Tipps zum Facilitating, um Pivotal Events aufzudecken:

  • Ermutigt die Teilnehmer:innen zu Fragen wie „Warum?“ und „Was passiert als Nächstes?“. Wenn die Teilnehmer:innen Domain Events platzieren, ist es ratsam, deren Bedeutung behutsam zu hinterfragen, indem Ihr die genannten Fragen stellt. Dies hilft, die nachgelagerten Auswirkungen und zugrunde liegenden Entscheidungen aufzudecken. Die Facilitation-Technik der “Five Whys” kann dabei hilfreich sein.
  • Scheut Euch nicht, Fragen zu stellen: Wenn ein Ereignis unbedeutend erscheint, bittet die Gruppe höflich, dessen Bedeutung zu erläutern.

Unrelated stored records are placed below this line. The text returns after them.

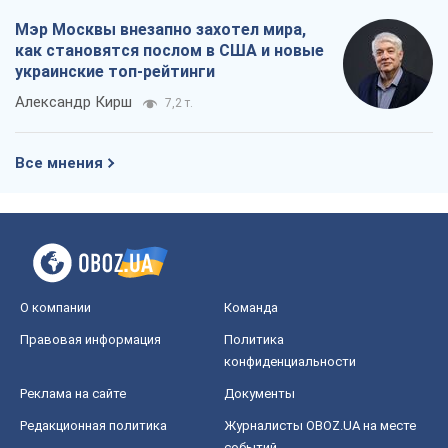
Мэр Москвы внезапно захотел мира,
как становятся послом в США и новые
украинские топ-рейтинги
Александр Кирш
7,2 т.
Все мнения
О компании
Команда
Правовая информация
Политика
конфиденциальности
Реклама на сайте
Документы
Редакционная политика
Журналисты OBOZ.UA на месте
событий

Dies kann helfen, dessen Rolle zu klären oder festzustellen, ob es sich tatsächlich um ein Pivotal Event handelt.
  • Dreht die Sticky Notes mit den Pivotal Events um 45 Grad: Natürlich wollen wir kein wertvolles Klebeband verschwenden, um unzählige Pivotal Events zu markieren, die wir dann später wieder entfernen. Für die ersten Iterationen und Diskussionen drehe ich die Pivotal Events oft um 45 Grad, um die Diskussionen am Laufen zu halten und den Fokus zu behalten.

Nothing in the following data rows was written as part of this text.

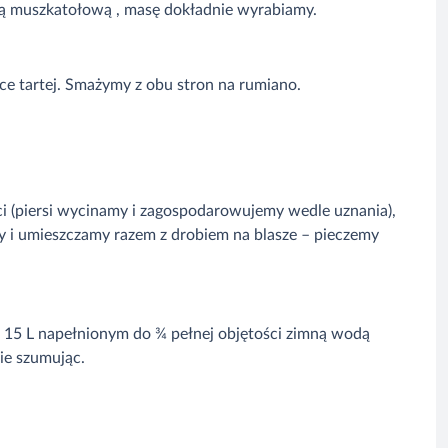
ką muszkatołową , masę dokładnie wyrabiamy.
łce tartej. Smażymy z obu stron na rumiano.
ci (piersi wycinamy i zagospodarowujemy wedle uznania),
ty i umieszczamy razem z drobiem na blasze – pieczemy
 15 L napełnionym do ¾ pełnej objętości zimną wodą
nie szumując.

Über die Identifizierung hinaus: Der Wert von Pivotal Events

Sobald Ihr die Pivotal Events identifiziert habt, bekommt Ihr ein viel klareres Verständnis der Domain und eine viel größere Ordnung auf der Modellierungsfläche. Dies ermöglicht Euch Folgendes:

  • Priorisierung von Design-Arbeit: Es ist ratsam, sich beim Entwurf zuerst einmal auf die Bereiche zu konzentrieren, die diese Pivotal Events umgeben. Ich schätze beispielsweise die Heuristik, dass „ein Pivotal Event wahrscheinlich an der Grenze einer Subdomain liegt“ sehr.
  • Identifikation wichtiger Abhängigkeiten: Pivotal Events helfen Euch dabei, eine Verständnis aufzubauen, wie verschiedene Teile des Systems durch diese miteinander verbunden sind. Auch hier möchte ich noch einmal auf die Heuristik „Ein Pivotal Event liegt wahrscheinlich an der Grenze einer Subdomain“ hinweisen.
  • Vertiefte Diskussionen ermöglichen: Pivotal Events dienen als Aufhänger für detailliertere Gespräche über spezifische Geschäftsregeln, Datenanforderungen und potenzielle Risiken.
  • Eine aussagekräftige Erzählung erstellen: Die Abfolge der Pivotal Events bildet die übergeordnete Geschichte des Geschäftsprozesses.

Durch die Anwendung dieser Heuristiken und die Förderung einer kollaborativen Arbeitsumgebung könnt Ihr Komplexität effektiv bewältigen und wertvolle Einblicke in Eure Domäne gewinnen.